> Your goal:
Among the records, which lines hold the word "hand"? Pick them out.

***** Extracted information *****

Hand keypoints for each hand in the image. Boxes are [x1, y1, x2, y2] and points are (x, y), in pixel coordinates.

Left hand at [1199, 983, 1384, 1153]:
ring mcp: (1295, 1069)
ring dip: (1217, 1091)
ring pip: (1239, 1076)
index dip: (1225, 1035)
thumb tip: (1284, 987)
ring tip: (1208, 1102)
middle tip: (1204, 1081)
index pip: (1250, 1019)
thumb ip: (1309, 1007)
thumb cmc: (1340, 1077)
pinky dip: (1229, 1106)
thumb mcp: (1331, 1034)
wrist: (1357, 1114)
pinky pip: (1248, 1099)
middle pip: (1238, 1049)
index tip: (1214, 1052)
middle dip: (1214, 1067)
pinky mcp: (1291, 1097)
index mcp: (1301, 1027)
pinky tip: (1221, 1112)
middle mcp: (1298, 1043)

*****

> Written response:
Hand keypoints for each hand in the image. Boxes are [x1, y1, x2, y2] and points are (x, y), in pixel coordinates.
Left hand at [1199, 983, 1384, 1153]:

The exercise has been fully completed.